We report on the value of cytological analysis in predicting malignancy in the preoperative evaluation of patients with small (< 3 cm) branch-duct IPMNs. Cytology was almost twice as sensitive, specific, and accurate as symptoms in predicting malignancy in small cysts, without imaging risk factors. The absence of HGA on cytology yielded a NPV of 96%, contributing to a powerful triple negative test for malignancy — no dilated MPD (< 6 mm), no MN, and no HGA on cytology — providing a much more accurate assessment of no malignancy for conservative clinical management.
The Sendai guidelines for the management of mucinous cysts are mainly based on the radiological features. Resection is recommended for symptomatic cysts, cysts greater than 30 mm, or 10 – 30 mm cysts with high-risk stigmata, which include dilated MPD (> 6 mm), a MN on radiological studies or positive cytology.[
1] Although, overall highly sensitive in the appropriate surgical triage (sensitivity 97.3 to 100%), in specificity (21.7 to 29.8%) it suffers.[
11–
13] This high sensitivity arises from a surgical triage for any of the features in the algorithm.

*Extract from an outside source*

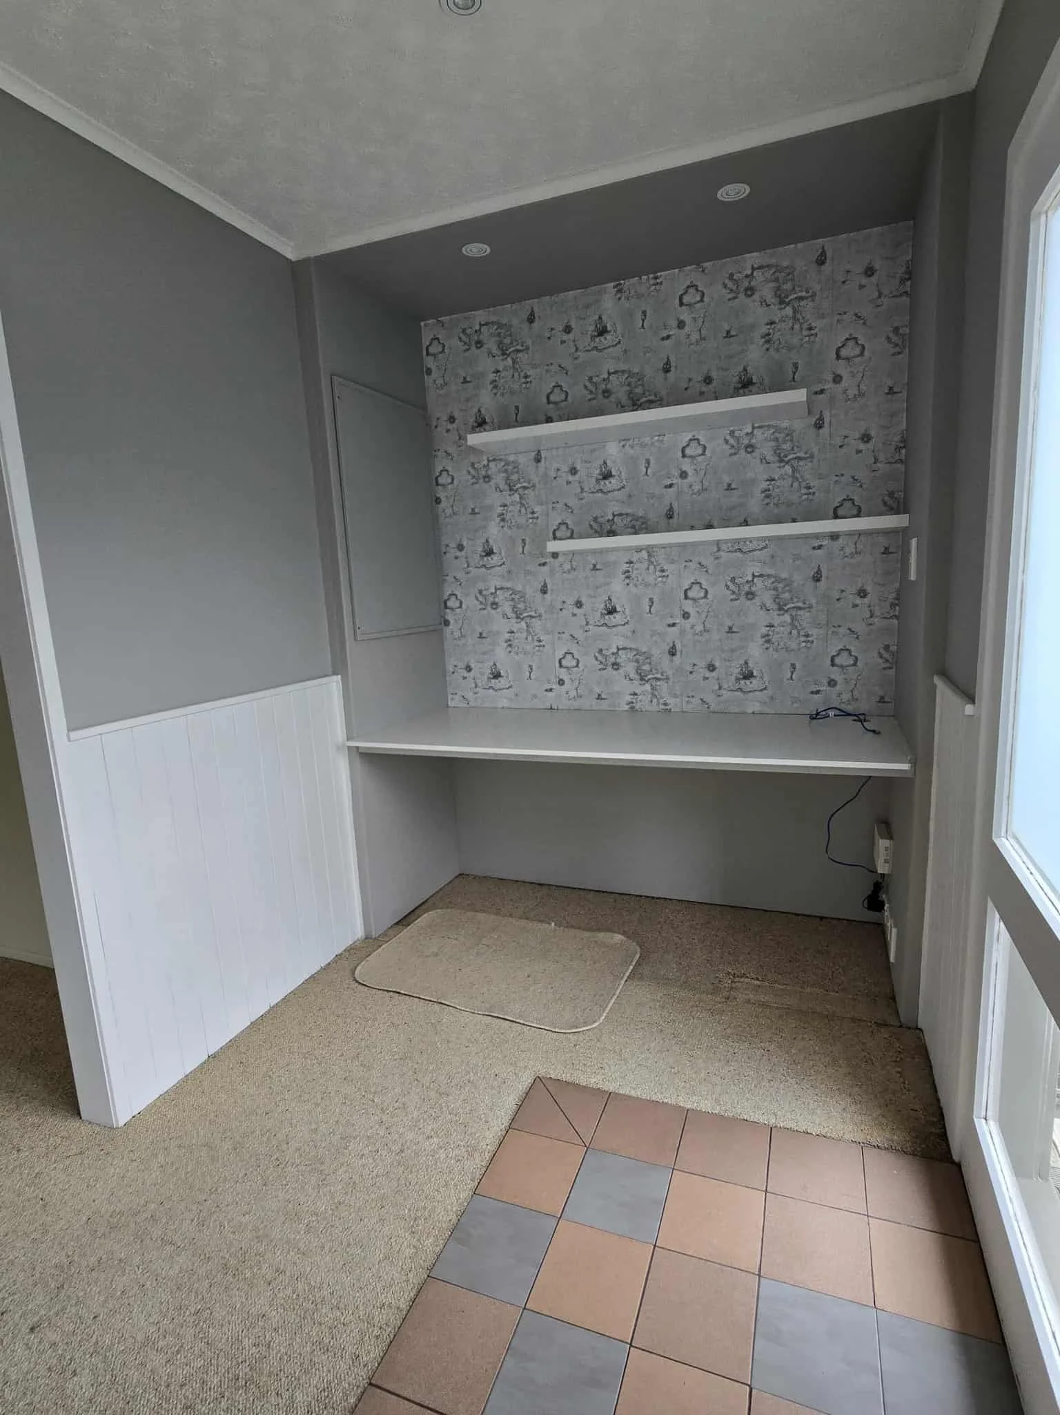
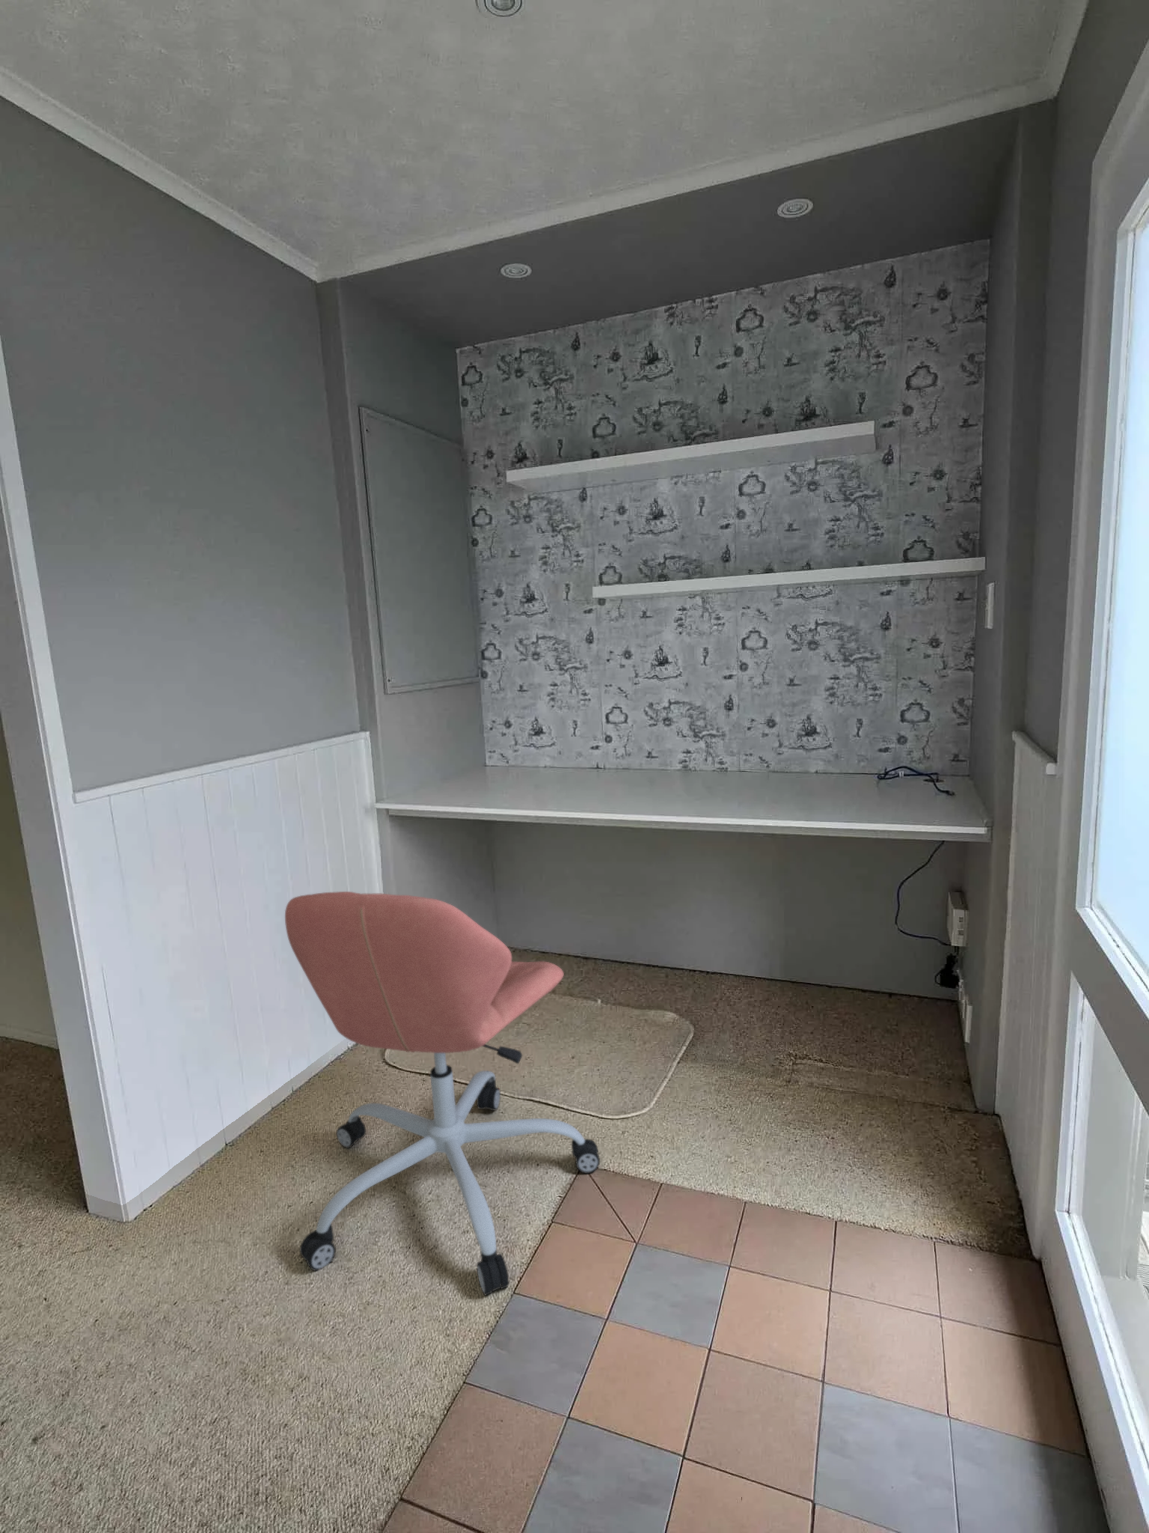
+ office chair [285,891,601,1296]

The use of symptoms as a predictor of malignancy contributed to the low specificity of the guidelines, especially in small branch-duct IPMNs.[
22–
26] Even as patients who were symptomatic were significantly more likely to have a malignant cyst, in the recent study by Mimura,[
22] an asymptomatic patient was equally likely to have a malignant cyst. Our data shows similar findings in small branch-duct IPMNs. Three patients with malignant cysts were symptomatic, but two were not. In another study, Weisenaur
et al.,[
25] found that new onset diabetes and jaundice were significant predictors of malignancy, but a variety of symptoms were present in patients with non-malignant cysts, especially abdominal pain. Patients with small cysts were not likely to present with such dramatic symptoms, as was true of the 31 patients in our study. Additionally, a recent multivariate analysis by Shin
et al., revealed that a history of pancreatitis was predictive of invasive IPMN.[
26] In our cohort, the two patients with invasive carcinoma did present with pancreatitis; however, the remaining five patients with pancreatitis had only low-grade dysplasia on histology. Of the patients with HGD / carcinoma
in-situ, two were asymptomatic and one presented with abdominal pain.

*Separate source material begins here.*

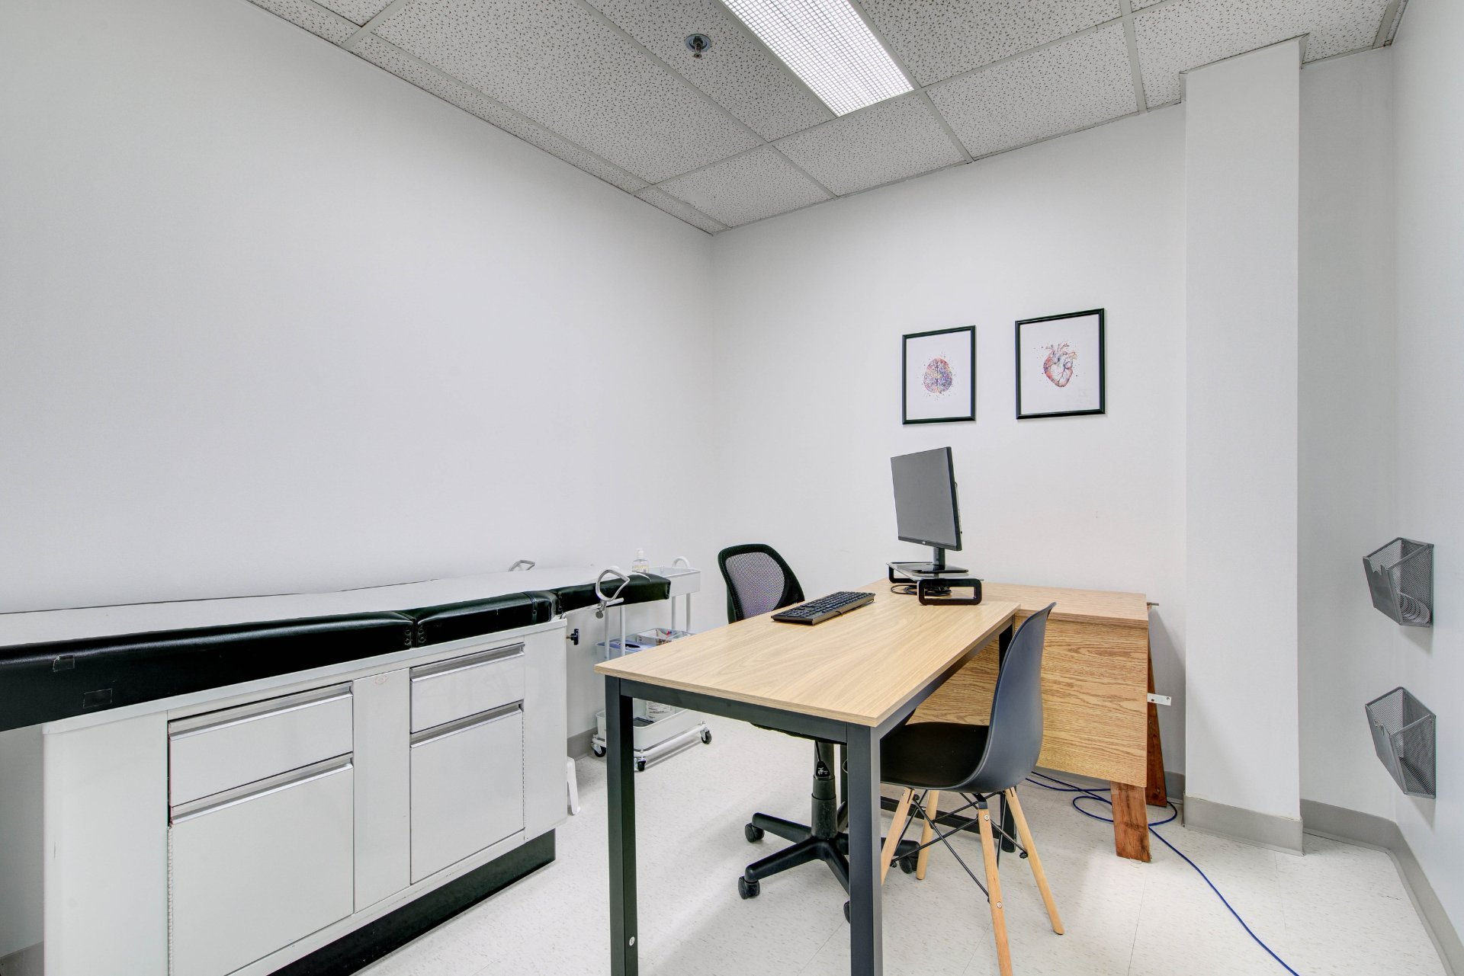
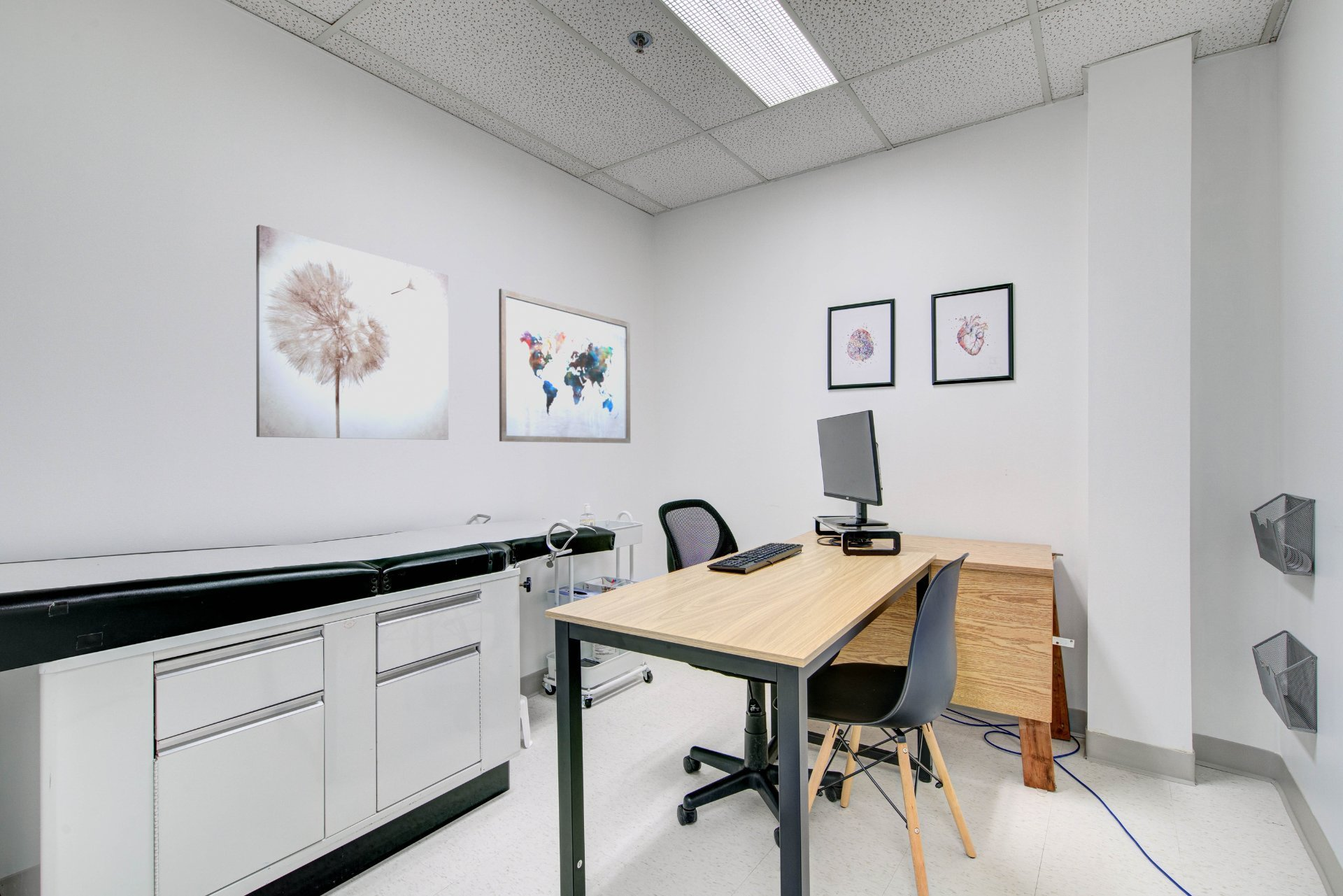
+ wall art [255,224,449,441]
+ wall art [498,287,631,444]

Large tertiary referral centers like the MGH, with a symptomatic patient population, may bias the data to some degree as was the case in a large series by Schmidt,[
23] where over 90% of the 150 patients in the study were symptomatic. Symptoms are clearly important in patient evaluation, and the presence of symptoms is a valid indication for resection, if for no other reason than to alleviate the symptom. The significance and association of the symptoms with the cyst may be quite difficult to assess in the clinical setting of an elderly patient with comorbid conditions, however.
Even as the risk of malignancy was low in a small cyst, it was not zero. The rate of malignancy in this study was 16%, falling within the previously reported range of 0 – 20% in cysts < 3 cm.[
1,
10,
27] Furthermore, Sawhney showed that although cyst size was a predictor of malignancy in pancreatic cysts, nearly half (9 / 21) of the malignant cysts were < 3 cm.[
28,
29]
Tissue confirmation of malignancy is a strong motivator for surgical intervention. To achieve a cytological diagnosis of ‘positive,’ indicating > 90% PPV of malignancy, is a high standard in cyst specimens, where cellularity and cellular preservation often limit optimal interpretation. Aspirating cyst contents may underestimate the highest histological grade of the cyst.[
16–
18,
20] Experience with these relatively rare specimen types and specialty training in cytology are also often lacking in many settings, leading to a conservative interpretation of the cells that may be present in the fluid.
We have recommended that cells that meet the criteria for high-grade atypia[
20] [] trigger resection, as these cells have an ~70% sensitivity and 85% specificity for predicting malignancy, very likely preinvasive disease. Given that invasion greatly decreases the prognosis of patients with IPMN,[
30] resection prior to invasion is optimal, especially in young patients who have many years for potential progression of the dysplasia to invasive carcinoma. Knowing that some patients may indeed have only moderate or low-grade dysplasia on histology warrants careful consideration of morbidity related to surgical intervention. High-risk surgical candidates and very elderly patients require assessment of the greatest risk to survival: surgery or the possibility of progression to invasive carcinoma. Importantly, however, the absence of HGA on cytology yielded a NPV of 96%, contributing to a powerful triple negative test for malignancy - no dilated MPD (< 6 mm), no MN, and no HGA on cytology — providing a much more accurate assessment of no malignancy for conservative clinical management.